What to produce =
Each line of the data below containing "sách" needs to be listed.

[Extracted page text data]
────────
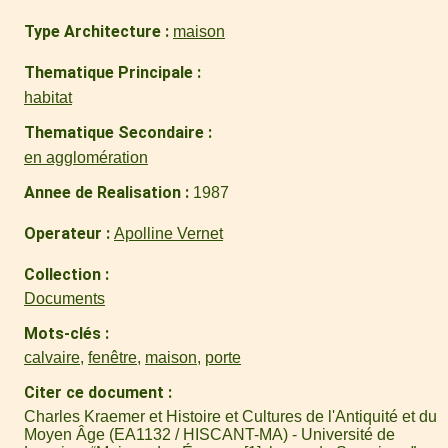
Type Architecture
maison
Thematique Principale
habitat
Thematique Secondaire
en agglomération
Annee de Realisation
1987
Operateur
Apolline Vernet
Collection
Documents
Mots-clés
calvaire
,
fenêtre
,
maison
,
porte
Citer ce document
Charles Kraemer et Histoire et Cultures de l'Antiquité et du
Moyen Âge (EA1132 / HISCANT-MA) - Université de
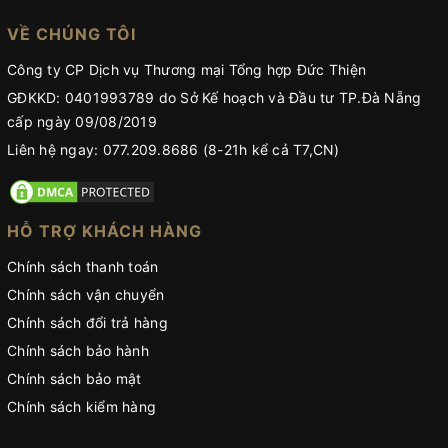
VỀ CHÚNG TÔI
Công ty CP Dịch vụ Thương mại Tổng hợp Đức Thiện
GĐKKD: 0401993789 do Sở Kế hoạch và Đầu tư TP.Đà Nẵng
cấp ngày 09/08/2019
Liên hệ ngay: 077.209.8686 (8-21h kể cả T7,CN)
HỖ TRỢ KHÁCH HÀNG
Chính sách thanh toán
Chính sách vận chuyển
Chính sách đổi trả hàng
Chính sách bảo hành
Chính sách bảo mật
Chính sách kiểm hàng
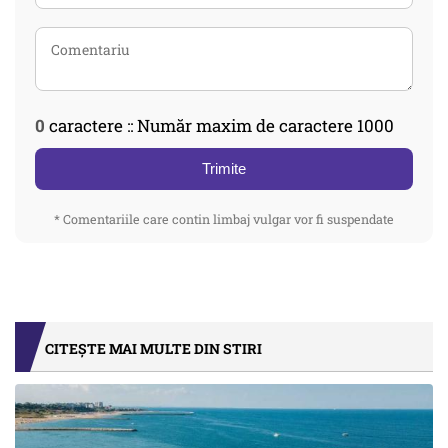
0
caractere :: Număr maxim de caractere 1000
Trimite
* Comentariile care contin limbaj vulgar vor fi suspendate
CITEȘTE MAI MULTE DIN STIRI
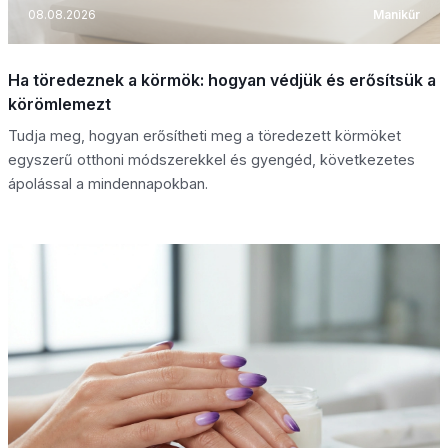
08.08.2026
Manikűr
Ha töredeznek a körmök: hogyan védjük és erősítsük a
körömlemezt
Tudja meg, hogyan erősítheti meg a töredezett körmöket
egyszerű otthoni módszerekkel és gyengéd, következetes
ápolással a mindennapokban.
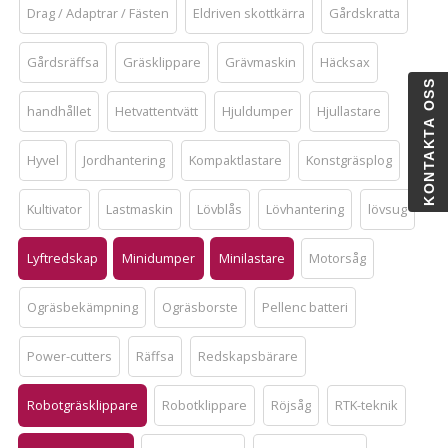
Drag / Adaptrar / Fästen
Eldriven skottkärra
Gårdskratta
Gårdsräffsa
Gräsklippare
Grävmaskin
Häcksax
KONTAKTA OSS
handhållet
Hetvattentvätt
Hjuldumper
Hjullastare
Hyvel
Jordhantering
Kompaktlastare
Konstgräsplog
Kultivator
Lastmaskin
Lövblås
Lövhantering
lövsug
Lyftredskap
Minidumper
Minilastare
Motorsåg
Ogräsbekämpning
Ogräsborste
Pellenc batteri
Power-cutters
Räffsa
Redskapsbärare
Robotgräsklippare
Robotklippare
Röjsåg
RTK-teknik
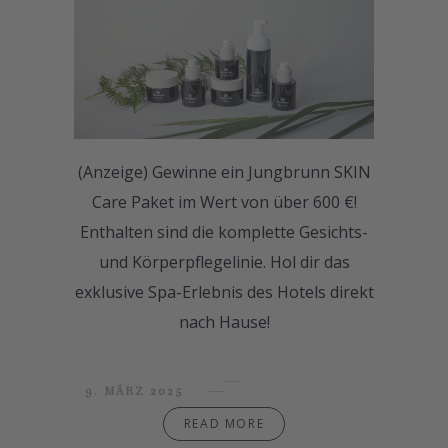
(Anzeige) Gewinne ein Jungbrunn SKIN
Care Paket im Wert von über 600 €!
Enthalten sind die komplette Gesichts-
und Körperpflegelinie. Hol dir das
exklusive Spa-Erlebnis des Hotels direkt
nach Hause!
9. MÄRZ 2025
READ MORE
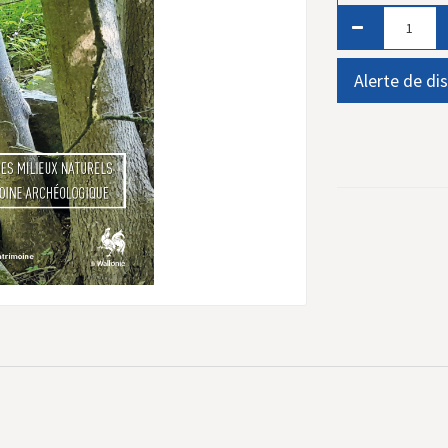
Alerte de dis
────────
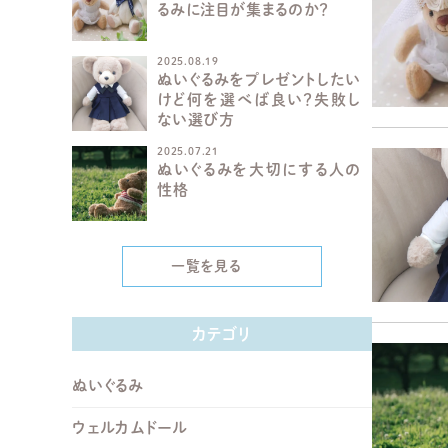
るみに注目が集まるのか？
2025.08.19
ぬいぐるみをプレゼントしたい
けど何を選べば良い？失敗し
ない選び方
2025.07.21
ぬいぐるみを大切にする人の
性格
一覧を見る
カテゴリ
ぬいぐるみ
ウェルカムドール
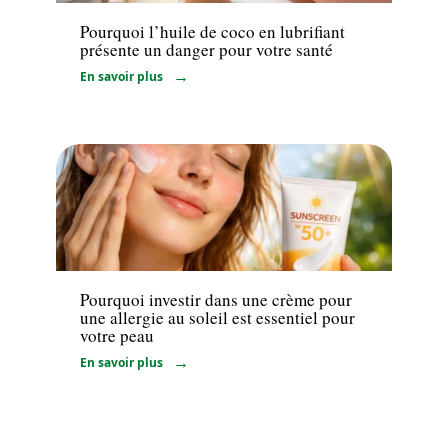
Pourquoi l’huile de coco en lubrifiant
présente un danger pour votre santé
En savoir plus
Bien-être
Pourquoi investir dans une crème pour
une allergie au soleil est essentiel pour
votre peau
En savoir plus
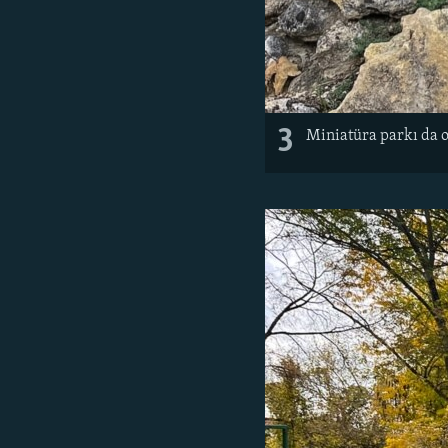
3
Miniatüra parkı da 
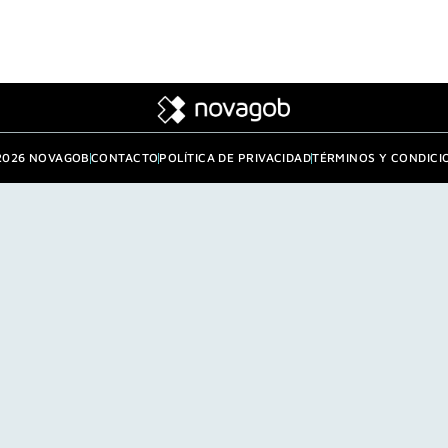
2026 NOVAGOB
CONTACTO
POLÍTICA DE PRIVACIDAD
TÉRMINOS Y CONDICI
────────
Your solution =
Chính sách thanh toán
Chính sách vận chuyển
Chính sách đổi trả hàng
Chính sách bảo hành
Chính sách bảo mật
Chính sách kiểm hàng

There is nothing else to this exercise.